[PROBLEM REQUIREMENTS]
Search the entries for the word "index". Copy every line that holds it.

[SUPPLIED DATA]

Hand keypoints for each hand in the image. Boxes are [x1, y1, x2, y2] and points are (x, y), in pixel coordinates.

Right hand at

...

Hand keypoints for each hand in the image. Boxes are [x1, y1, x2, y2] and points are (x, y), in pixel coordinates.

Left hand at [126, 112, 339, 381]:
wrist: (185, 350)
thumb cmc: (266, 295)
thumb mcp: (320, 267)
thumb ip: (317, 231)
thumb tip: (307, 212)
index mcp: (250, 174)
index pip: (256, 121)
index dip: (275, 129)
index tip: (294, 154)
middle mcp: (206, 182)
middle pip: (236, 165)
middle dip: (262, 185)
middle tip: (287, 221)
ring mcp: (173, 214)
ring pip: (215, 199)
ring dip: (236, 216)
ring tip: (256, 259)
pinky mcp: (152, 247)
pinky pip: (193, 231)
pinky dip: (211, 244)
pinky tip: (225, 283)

[OUTPUT BELOW]
index mcp: (250, 174)
index pip: (256, 121)
index dip: (275, 129)
index tip: (294, 154)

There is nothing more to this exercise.